The last thing New Yorkers need is another tax.
and then there’s pictures of the aforementioned beverages, the name of the sponsoring group (New Yorkers Against Unfair Taxes), and web, Facebook, and Twitter links to said organization. The official NYAUT About page claims to represent “a coalition of concerned New Yorkers – hard working individuals, struggling families, and already burdened small businesses” but lists no individual or family members, only a variety of businesses and business associations, from individual delis and diners on up through grocery stores and supermarket chains to to the usual suspects: Coke, Pepsi, and the Corn Refiners Association. No big surprises there. (“Dear consumers: Please support our efforts to keep making money off you. Love, Big Business.”) Then there’s the campaign’s mission:
The coalition’s primary aim is to prevent the enactment of unfair and misdirected beverage tax increases that could cost our state over 6,000 jobs. Our coalition understands that New Yorkers are already among the highest taxed citizens in the nation; that we can’t tolerate a regressive tax that disproportionately targets middle and lower income New Yorkers; and that we won’t be fooled by Albany trying to control our lifestyle by policing what we eat and drink.
and here’s where I get even more deeply ambivalent than I was before. Because soda taxes are deeply regressive, and I’m very uncomfortable with food policy measures that attempt to inspire better eating by making food—any food, even “worthless” ones, which Michelle and commenters rock here—more expensive for people who are already struggling with the cost of eating well. I know, I know, blah blah blah, there’s costs to eating badly, they’ll pay for it later with medical bills, we’ll all have to pay for it because of that gosh-darn socialist healthcare, etc. etc., etc. But it still really bothers me that we can’t go bigger-picture with these interventions than “make people who can’t afford food pay more (for the crappy stuff that’s cheap thanks to government sponsorship of unsustainable monocultures, corporate agribusiness, and oh yeah, that whole environmentally disastrous cheap oil-based transportation system of ours.)” Sigh.

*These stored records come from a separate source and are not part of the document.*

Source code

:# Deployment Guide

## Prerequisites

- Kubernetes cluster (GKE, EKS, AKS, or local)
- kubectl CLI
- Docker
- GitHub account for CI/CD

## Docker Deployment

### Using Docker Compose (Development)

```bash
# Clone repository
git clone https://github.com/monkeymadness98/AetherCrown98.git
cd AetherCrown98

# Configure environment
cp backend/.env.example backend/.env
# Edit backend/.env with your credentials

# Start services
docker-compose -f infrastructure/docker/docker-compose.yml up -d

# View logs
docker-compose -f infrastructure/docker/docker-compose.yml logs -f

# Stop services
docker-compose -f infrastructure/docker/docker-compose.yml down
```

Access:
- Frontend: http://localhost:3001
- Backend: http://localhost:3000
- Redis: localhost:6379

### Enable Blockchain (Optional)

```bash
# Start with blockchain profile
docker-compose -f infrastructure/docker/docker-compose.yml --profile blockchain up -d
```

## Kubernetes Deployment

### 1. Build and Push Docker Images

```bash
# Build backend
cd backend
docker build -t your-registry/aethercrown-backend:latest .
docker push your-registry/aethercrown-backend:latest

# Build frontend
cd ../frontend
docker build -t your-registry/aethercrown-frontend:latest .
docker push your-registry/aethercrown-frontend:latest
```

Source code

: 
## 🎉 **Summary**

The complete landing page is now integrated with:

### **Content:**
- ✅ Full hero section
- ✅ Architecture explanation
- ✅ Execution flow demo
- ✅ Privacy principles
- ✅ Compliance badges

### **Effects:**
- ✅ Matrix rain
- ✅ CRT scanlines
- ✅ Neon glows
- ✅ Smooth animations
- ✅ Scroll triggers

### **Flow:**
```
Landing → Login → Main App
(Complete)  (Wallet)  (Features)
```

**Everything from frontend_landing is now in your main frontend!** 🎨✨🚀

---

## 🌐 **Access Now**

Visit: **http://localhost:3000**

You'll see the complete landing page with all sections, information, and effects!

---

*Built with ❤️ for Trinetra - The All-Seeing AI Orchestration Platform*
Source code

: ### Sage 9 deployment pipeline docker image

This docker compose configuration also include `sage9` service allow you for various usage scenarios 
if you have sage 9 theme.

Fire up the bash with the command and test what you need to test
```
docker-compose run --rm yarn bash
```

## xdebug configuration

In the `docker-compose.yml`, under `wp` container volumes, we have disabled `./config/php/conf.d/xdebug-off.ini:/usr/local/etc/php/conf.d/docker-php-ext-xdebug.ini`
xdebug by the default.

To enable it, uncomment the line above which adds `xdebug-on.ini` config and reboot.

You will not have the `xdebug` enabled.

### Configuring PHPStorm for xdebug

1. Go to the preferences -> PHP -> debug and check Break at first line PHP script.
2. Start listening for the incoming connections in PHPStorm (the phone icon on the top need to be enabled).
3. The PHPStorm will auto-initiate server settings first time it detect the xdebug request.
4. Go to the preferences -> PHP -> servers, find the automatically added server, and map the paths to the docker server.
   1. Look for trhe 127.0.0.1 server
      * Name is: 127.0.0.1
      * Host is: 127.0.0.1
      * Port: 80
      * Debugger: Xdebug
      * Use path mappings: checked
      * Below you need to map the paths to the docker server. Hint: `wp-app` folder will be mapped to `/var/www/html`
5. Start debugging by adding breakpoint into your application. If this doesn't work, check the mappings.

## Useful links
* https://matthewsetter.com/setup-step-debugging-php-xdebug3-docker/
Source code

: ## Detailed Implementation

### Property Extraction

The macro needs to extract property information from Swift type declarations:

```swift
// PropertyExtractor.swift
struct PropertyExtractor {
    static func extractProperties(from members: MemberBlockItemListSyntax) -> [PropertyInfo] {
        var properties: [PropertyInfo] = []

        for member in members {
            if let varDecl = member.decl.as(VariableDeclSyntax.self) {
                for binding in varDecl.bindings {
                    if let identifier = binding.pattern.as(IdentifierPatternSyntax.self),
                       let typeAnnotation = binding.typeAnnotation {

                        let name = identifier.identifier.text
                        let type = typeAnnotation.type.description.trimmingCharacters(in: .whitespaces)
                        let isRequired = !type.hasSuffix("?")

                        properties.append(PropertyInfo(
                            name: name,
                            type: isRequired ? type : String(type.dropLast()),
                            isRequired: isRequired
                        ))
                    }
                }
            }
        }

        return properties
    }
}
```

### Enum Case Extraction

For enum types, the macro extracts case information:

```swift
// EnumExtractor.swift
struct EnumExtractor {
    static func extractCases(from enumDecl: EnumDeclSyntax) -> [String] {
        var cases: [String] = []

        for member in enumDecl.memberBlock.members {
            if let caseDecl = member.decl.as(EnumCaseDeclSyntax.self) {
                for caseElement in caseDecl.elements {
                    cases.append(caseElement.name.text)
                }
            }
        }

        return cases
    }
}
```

I mean, if we’re going to push around people with prices, why can’t we at least make soda more expensive by taking money out of the pockets of the rich corporations that make it? Let them pay the price in more than just lost sales; they can afford it! (Now I’m genuinely curious what the different effects would be of taxes at the producer, processor, distributor, retail, and consumer levels. Because I am that kind of dork.) As New York magazine recently asked, Why tax soda that we already subsidize? The answer, of course, is that the companies that benefit from agricultural (and corporate, and transportation system) subsidies are way more powerful than the poor people who might be forced to change their eating behaviors in response to a soda tax. Also, many of the subsidies and screwed-up energy and transportation policies are federal-level, and the tax in question here is just for New York State (and linked to our unpopular governor, no less—that’s smart PR on the NYAUT folks’ part). So that’s a mess, and one that adds up to a proposed policy of giving businesses a pass while poor people contribute disproportionately to whatever (hopefully good) cause it is that the soda tax revenues are intended to fund—but I’m depressingly certain that money won’t go towards antipoverty measures or even improving food benefits so more people can afford to eat well (and even if it does, it’ll be to avoid budget cuts in those areas, rather than actually spend more on them). Food benefits, after all, are federal, and the proposed tax is state.
I wish there were a way to broker some kind of deal where lawmakers promise to drop the soda tax plan in exchange for some (but not all) of the funds businesses allocated towards fighting such a tax, to be spent on the aforementioned antipoverty measures and food benefits and such. Businesses save part of the money they would have spent on anti-tax campaigning, and government gets some money for whatever it is the tax was supposed to raise funds for. Yeah, I can dream. In my dreams, it also stops being gray and rainy outside and I never lose my connection to the TracyFood server in the middle of writing a post (which totally happened during this one, eek-I’m-glad-nothing-was-lost).